U.S. companies taking advantage of cheaper financing include Microsoft Corp., PepsiCo Inc. and Hewlett-Packard Co., which won a $2.35 billion takeover battle for 3Par Inc. in the third quarter and also agreed to buy ArcSight Inc., a maker of network-security software, for $1.5 billion.

Microsoft last week sold $1 billion of three-year notes at 0.875 percent, the lowest interest rate on record for that maturity, according to Barclays Capital data.

Buyouts also recovered in the quarter, with takeovers involving private-equity firms more than tripling from a year earlier to $58.3 billion. Burger King Holdings Inc. agreed to be acquired by 3G Capital for $3.3 billion in the biggest restaurant deal in at least a decade, while CVC Capital Partners Ltd. agreed to buy TDC A/S’s Swiss unit for 3.3 billion Swiss francs ($3.4 billion).

Tax Driver

Private-equity firms may do more deals in the remainder of the year as they race to sell assets ahead of possible tax changes in the U.S., according to Jeffrey Raich, managing director and co-founder of Moelis & Co. The rate on carried interest, or the share of profits that fund executives earn as part of their compensation, is slated to rise to 20 percent in 2011 from 15 percent currently.

“You are seeing a lot of seller deals based on concerns about increases in capital-gains tax rates and potential legislation around carried interest have driven private-equity firms to sell portfolio companies this year,” Raich said. New York-based Moelis advised Connecticut-based buyout firm Littlejohn & Co. on the $890 million sale of Van Houtte Inc. coffee to Green Mountain Coffee Roasters Inc. this month.

Blackstone Group LP, the world’s biggest private-equity firm, said Sept. 23 that a $10 billion buyout is possible as banks are more willing to lend.

Failed Deals

To be sure, volatile markets and the outlook for earnings in certain industries are making some deals hard to get done. At least one buyout failed to materialize when talks ended between disk-drive maker Seagate Technology Plc and private-equity firms TPG Capital and Silver Lake for a $7 billion deal, people with knowledge of the discussions said last week.

P&G dropped a plan to merge its Pringles unit with Diamond Foods Inc. in August, people with knowledge of the talks said this month. Confidence among U.S. consumers in September fell to the lowest level in seven months as Americans became more pessimistic about the labor market, according to Sept. 28 figures from the Conference Board.

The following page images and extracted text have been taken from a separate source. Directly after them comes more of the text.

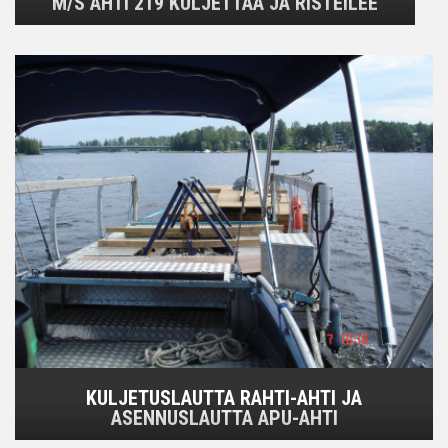
M/S AHTI 219 KULJETTAA JA RISTEILEE
KULJETUSLAUTTA RAHTI-AHTI JA
ASENNUSLAUTTA APU-AHTI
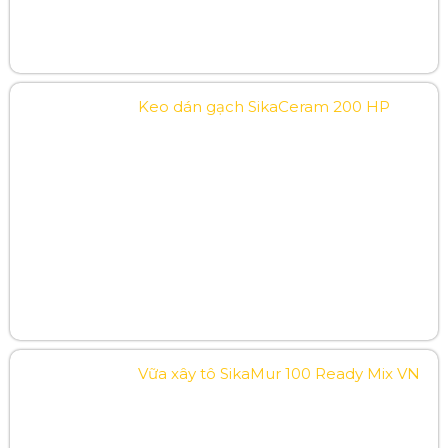
Keo dán gạch SikaCeram 200 HP
Vữa xây tô SikaMur 100 Ready Mix VN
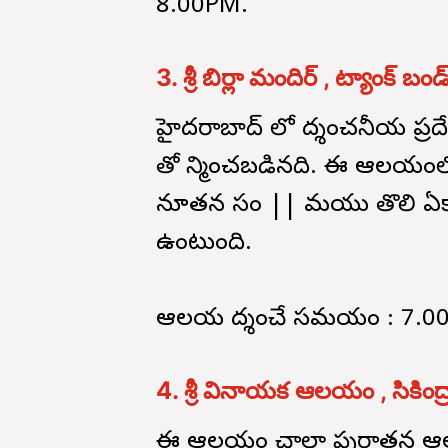
8.00PM.
3. శ్రీ బిర్లా మందిర్ , ట్యాంక్ బండ
హైదరాబాద్ లో దర్శించనీయ ప్ర
తో నిర్మించబడినది. ఈ ఆలయంలో శ
నూతన సం || మరియు తొలి ఏకాద
ఉంటుంది.
ఆలయ దర్శించే సమయం : 7.
4. శ్రీ వినాయక ఆలయం , సికింద్
ఈ ఆలయం చాలా పురాతన ఆల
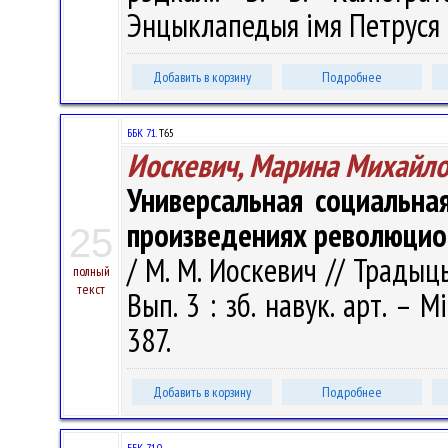
Энцыклапедыя імя Петруся Б
Добавить в корзину
Подробнее
ББК 71.
Т65
Иоскевич, Марина Михайл
Универсальная социальна
произведениях революцио
25
/ М. М. Иоскевич // Традыц
полный
текст
Вып. 3 : зб. навук. арт. – М
387.
Добавить в корзину
Подробнее
ББК 71.0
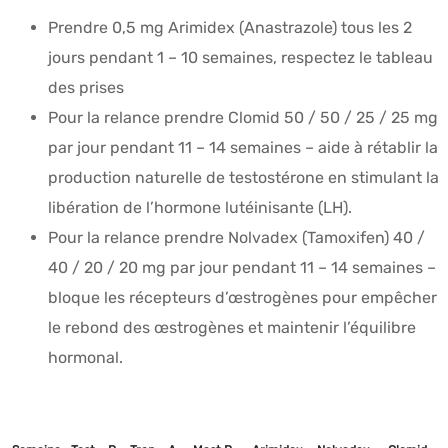
Prendre 0,5 mg Arimidex (Anastrazole) tous les 2
jours pendant 1 – 10 semaines, respectez le tableau
des prises
Pour la relance prendre Clomid 50 / 50 / 25 / 25 mg
par jour pendant 11 – 14 semaines – aide à rétablir la
production naturelle de testostérone en stimulant la
libération de l’hormone lutéinisante (LH).
Pour la relance prendre Nolvadex (Tamoxifen) 40 /
40 / 20 / 20 mg par jour pendant 11 – 14 semaines –
bloque les récepteurs d’œstrogènes pour empêcher
le rebond des œstrogènes et maintenir l’équilibre
hormonal.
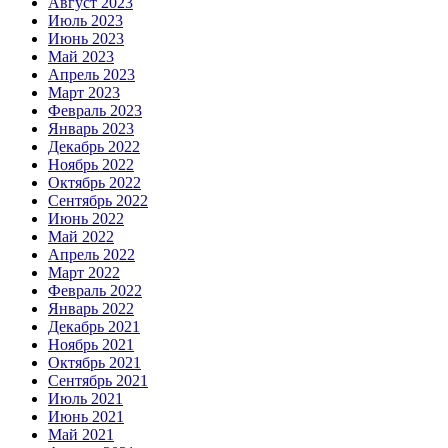
Август 2023
Июль 2023
Июнь 2023
Май 2023
Апрель 2023
Март 2023
Февраль 2023
Январь 2023
Декабрь 2022
Ноябрь 2022
Октябрь 2022
Сентябрь 2022
Июнь 2022
Май 2022
Апрель 2022
Март 2022
Февраль 2022
Январь 2022
Декабрь 2021
Ноябрь 2021
Октябрь 2021
Сентябрь 2021
Июль 2021
Июнь 2021
Май 2021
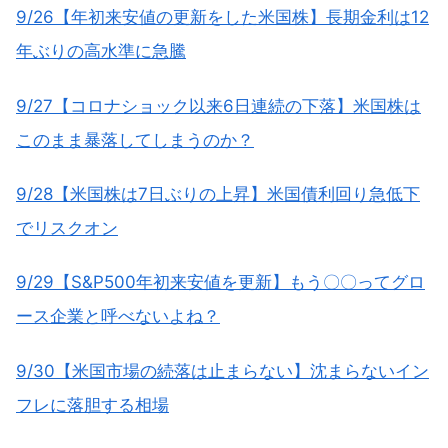
9/26【年初来安値の更新をした米国株】長期金利は12
年ぶりの高水準に急騰
9/27【コロナショック以来6日連続の下落】米国株は
このまま暴落してしまうのか？
9/28【米国株は7日ぶりの上昇】米国債利回り急低下
でリスクオン
9/29【S&P500年初来安値を更新】もう〇〇ってグロ
ース企業と呼べないよね？
9/30【米国市場の続落は止まらない】沈まらないイン
フレに落胆する相場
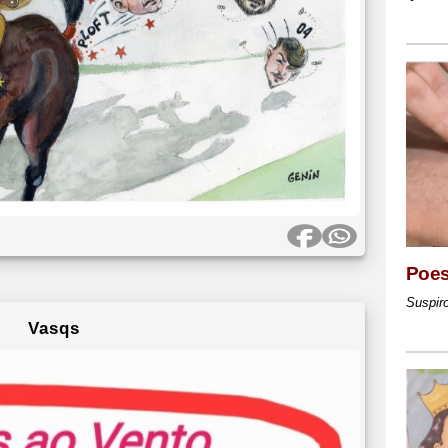
Poes
Suspir
Vasqs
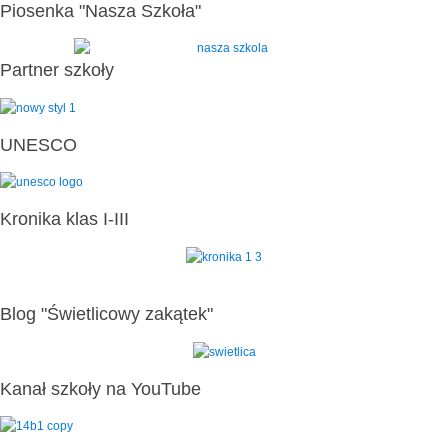
Piosenka "Nasza Szkoła"
Partner szkoły
UNESCO
Kronika klas I-III
Blog "Świetlicowy zakątek"
Kanał szkoły na YouTube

“I’m the most positive I’ve been since the beginning of the year, but I don’t think we are about to experience a new M&A boom,” said Giuseppe Monarchi, head of Europe, Middle East and Africa M&A for Credit Suisse Group AG.

‘Significant Confidence’

Mergers and acquisitions will be the most robust in the financial-services, technology and natural resources industries, said Peter Weinberg, partner and co-founder of Perella Weinberg Partners in New York. He said improved confidence at the start of the year has been the impetus for activity now because of the typical six- to nine-month lag time to arrange a deal.

“People had significant confidence in the equity markets, the financing markets or their own strategic aspirations,” said Weinberg.

The S&P 500 Index rallied 80 percent from its bear market low in March 2009 through April 23 of this year, data compiled by Bloomberg show. The benchmark gauge for U.S. equities then retreated 16 percent through July 2 and has since rebounded 12 percent.

Goldman Sachs Group Inc. is the top takeover adviser this year with $325.9 billion of deals and was followed by Morgan Stanley, which has $301.6 billion, according to Bloomberg data. New York-based JPMorgan Chase & Co., which is advising BHP on its Potash Corp. bid, ranked third with $263.1 billion in deals. Credit Suisse and Bank of America ranked fourth and fifth, the data show.

“We are cautiously optimistic about next year,” said Hernan Cristerna, JPMorgan’s head of European M&A in London. “Conditions are in place for 2011 to be better than 2010 in terms of volumes.”